Thanks for the help,
James


----------



## maker of things (Aug 24, 2016)

I'm almost 2 years (next week) on my 1440E-lb.  I really like the lathe. I did a fairly invasive overview of it http://www.hobby-machinist.com/threads/precision-mathews-pm1440e-lb-lathe.26414/  It is no Taiwanese machine fit and finish wise, but everything works and does so smoothly.  Nothing has failed on it since I got it up and running except needing a new lightbulb in the work light.  I use the machine nearly every week for one thing or another.  Everything from max rpm turning 11/16" od sst tubing to facing, parting and od turning 6" od 1/4 wall steel tube. 
The chuck that Matt ships on the machine had fairly low runout, almost as good as the Bison chuck I put on it.  I really wanted a chuck with reversible jaws so I can't report how the stock chuck holds up. 
I try to keep it clean and lubricated and it has not let me down.  Shout if you want to know anything specific beyond all that.


----------



## Jlwwade (Aug 24, 2016)

Thank you for you response!
I sent you a pm. and I would like to talk when you can.

James


----------



## dieselshadow (Aug 24, 2016)

I'm highly considering purchasing one of these lathes from QMT. Any opinions, good or bad are highly welcome. I'm split between the E-LB and the Grizzly G0709.


----------



## maker of things (Aug 25, 2016)

Matt's machine has the DRO included and installed for the same price delivered.  Most of the differences are things you can modify or add on later (i.e chuck size, spider).  The one thing that you cannot change later is the spindle bore.  2" is a substantial spindle bore.  You have to go to a pretty large machine to get a bore that large otherwise.  Obviously you know which machine I chose, and I would do it again.


----------



## dieselshadow (Aug 25, 2016)

That was a great thread you linked to earlier.


----------



## Jlwwade (Aug 25, 2016)

Hey thanks for the call this afternoon Maker of things! I really appreciate you taking the time to talk with me.

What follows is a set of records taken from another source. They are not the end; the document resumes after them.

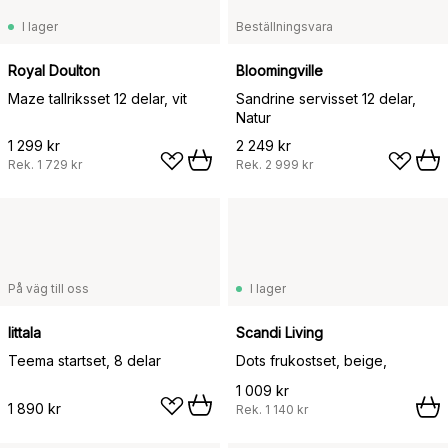
I lager
Beställningsvara
Royal Doulton
Bloomingville
Maze tallriksset 12 delar, vit
Sandrine servisset 12 delar,
Natur
1 299 kr
2 249 kr
Rek.
1 729 kr
Rek.
2 999 kr
På väg till oss
I lager
Iittala
Scandi Living
Teema startset, 8 delar
Dots frukostset, beige,
1 009 kr
1 890 kr
Rek.
1 140 kr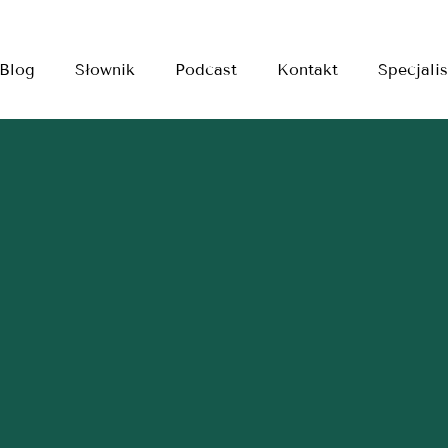
Blog
Słownik
Podcast
Kontakt
Specjalis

All I have to do now is *hurry up and wait!!!* 
Talked with Matt late this afternoon, my deposit is in and the clock has started. 
I went with the PM950V knee mill and the PM1440GT lathe. Let's hope they last me a very long time.

James


----------



## maker of things (Aug 26, 2016)

Someone should come up with a name for this period.  Lots of us have gone through it.  The excitement and anticipation of new machines that you waited a long time to order now can't arrive fast enough and every day seems like a week.  Nothing else to do but get involved in threads on the forum and talk about the machines and related accessories.  

Tradition would dicatate that you start a thread announcing your purchases so you have a place people can keep up to date on your progess.  You MUST post pics when the machines arrive.  Congrats.


----------